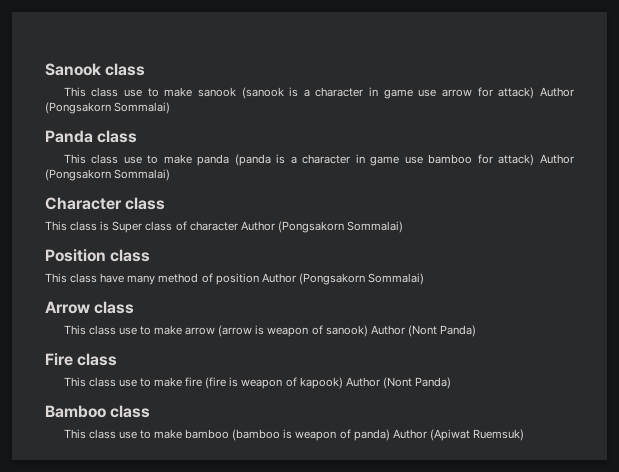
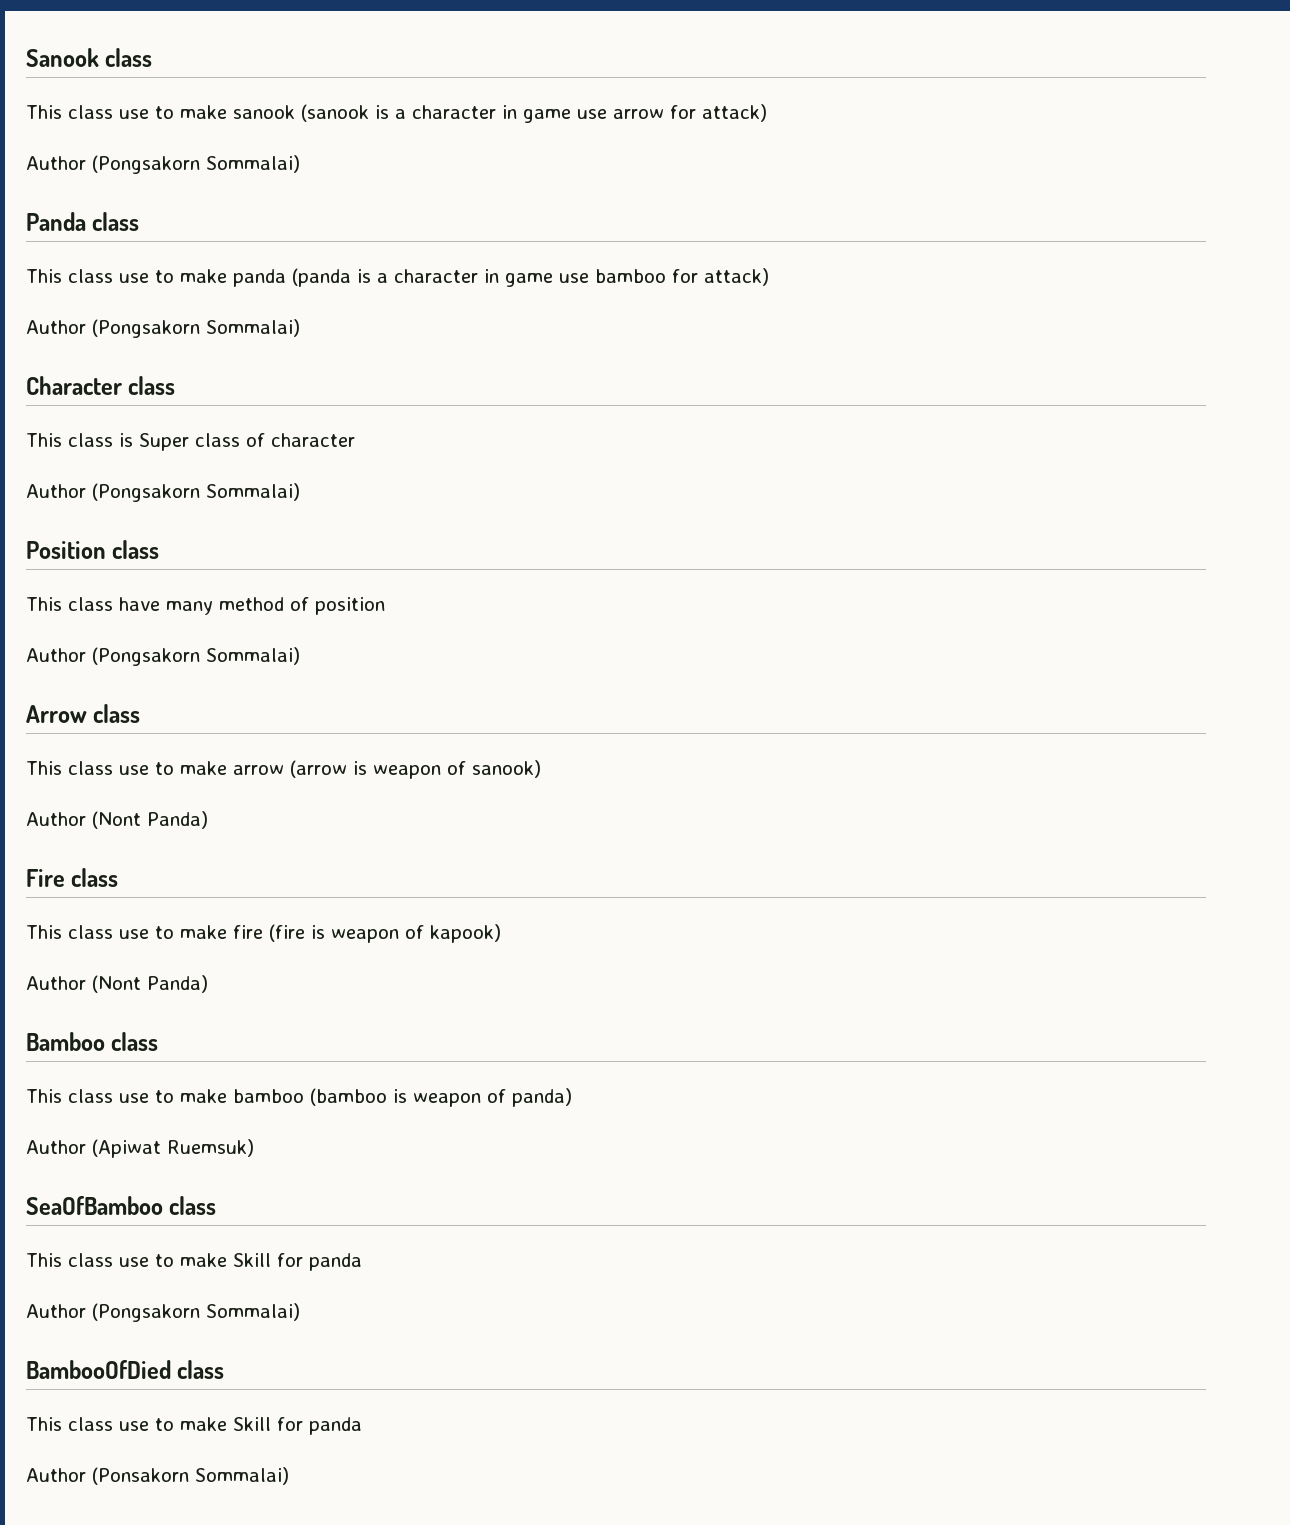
(535, 93) none -> (767, 113) //
(535, 160) none -> (769, 277) //
(238, 226) none -> (355, 440) //
(259, 279) none -> (385, 606) //
(368, 331) none -> (541, 769) //
(343, 383) none -> (501, 933) //
(390, 435) none -> (572, 1097) //
(524, 435) none -> [26,1196,217,1215] [26,1253,362,1271] [26,1303,300,1322] [26,1360,225,1379] [26,1417,362,1435] [26,1467,289,1485] // SeaOfBamboo class // This class use to make Skill for panda // Author (Pongsakorn Sommalai) // BambooOfDied class // This class use to make Skill for panda // Author (Ponsakorn Sommalai)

──────────

» Your instructions: Could you retype the whole listing word for word, minus its pictures?

» Response area:
(535, 93) none -> (767, 113) //
(535, 160) none -> (769, 277) //
(238, 226) none -> (355, 440) //
(259, 279) none -> (385, 606) //
(368, 331) none -> (541, 769) //
(343, 383) none -> (501, 933) //
(390, 435) none -> (572, 1097) //
(524, 435) none -> [26,1196,217,1215] [26,1253,362,1271] [26,1303,300,1322] [26,1360,225,1379] [26,1417,362,1435] [26,1467,289,1485] // SeaOfBamboo class // This class use to make Skill for panda // Author (Pongsakorn Sommalai) // BambooOfDied class // This class use to make Skill for panda // Author (Ponsakorn Sommalai)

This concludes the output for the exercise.